Re: The Problem with Jefferson
Ah, youth; ah, Harvard! If you were a middle-aged Dartmouth man, you would never even have attempted all six volumes of Dumas Malone.
Edited on September 26, 2011 at 5:05amRe: The Problem with Jefferson
Btw, I see that you omit from your commentary here any mention of the Louisiana Purchase. In his History of the Jefferson Administration, Henry Adams devotes several long chapters to the problem the Purchase posed: more or less everyone understood that it was unconstitutional--or, at the very least, extraconstitutional--and Jefferson and Congress went through elaborate intellectual contortions to avoid saying so. (I once asked Richard Epstein whether the Purchase was indeed unconstitutional, prompting the only one-word answer I have ever received from Richard: "Probably.")
Your take, Brian?
Re: The Problem with Jefferson
Peter- Out of nothing but sheer luck, a couple of days ago I stumbled upon the same exact thing you are asking.
If I remember correctly the defense from Madison (and Jefferson) was that it was a treaty.
I just Googled it and in fact it was signed into law as the "Louisiana Purchase Treaty."

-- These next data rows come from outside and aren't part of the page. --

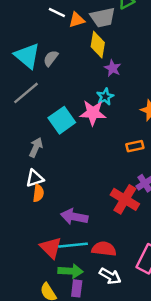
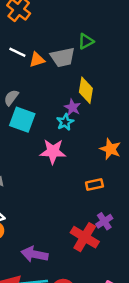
yellow diamond: (98, 45) -> (86, 90), moved
cyan star: (105, 97) -> (65, 122), moved
cyan square: (62, 120) -> (22, 120), moved, turned -35

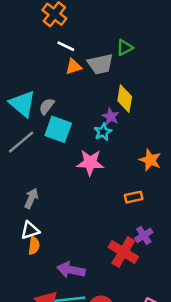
white line: (17, 52) -> (66, 46), moved

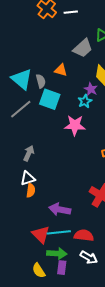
white line: (66, 46) -> (71, 12), moved, turned -32
gray trapezoid: (100, 64) -> (83, 48), turned -30
orange triangle: (74, 67) -> (61, 70), moved, turned 32
gray semicircle: (47, 106) -> (41, 81), turned 128

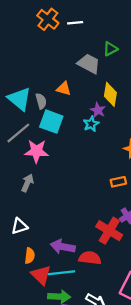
gray trapezoid: (83, 48) -> (89, 64), turned -110
pink star: (75, 125) -> (36, 151), moved
white triangle: (28, 178) -> (19, 226), moved
orange semicircle: (31, 190) -> (30, 256), moved
red semicircle: (84, 235) -> (90, 258), moved

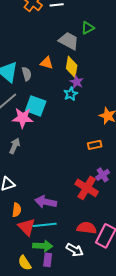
yellow diamond: (110, 94) -> (72, 67), moved
cyan square: (51, 122) -> (36, 106), moved
red semicircle: (90, 258) -> (87, 228), moved

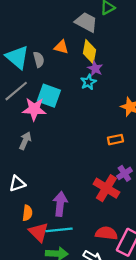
purple arrow: (46, 202) -> (60, 204), turned 85

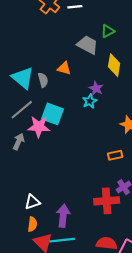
yellow diamond: (89, 52) -> (114, 65), moved
gray arrow: (25, 141) -> (19, 141), moved
white triangle: (17, 184) -> (32, 202), moved
red cross: (106, 188) -> (107, 201), turned -35

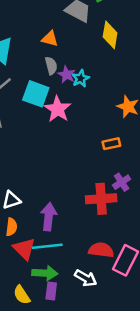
gray semicircle: (43, 80) -> (51, 66), moved
purple star: (96, 88) -> (67, 75), moved
pink star: (39, 127) -> (58, 109), moved, turned 30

From James Madison's Wikipedia page (I hope using this as a source isn't taboo- if you click the link there are two sources cited):
Hope I'm not saying anything too egregious (or obvious) here!
Re: The Problem with Jefferson
One fact about Sally Hemings I'd never heard until recently was that she was the half-sister of Thomas Jefferson's late wife, Martha Wayles Skelton (whom Jefferson was completely enchanted by and devoted to, and whose death he mourned for a great length of time). This doesn't make it any more or less likely that Thomas Jefferson had relations with Hemings, but if he did, one can't help but wonder if it was because she reminded him of his beloved wife.
Aug '11
Re: The Problem with Jefferson
Brian Bolduc: Hi, Goldgeller,
Thanks for reading. Yes, I'm saying this in the context of the war. With an inadequate Navy and a damaged economy, the U.S. was not in the best position to take on the British empire.
I haven't read Hitchens's biography, but an NRO colleague of mine recommends it. · Sep 25 at 11:22am
Thanks for the clarification and the response. I'll have to check into a lot of the books.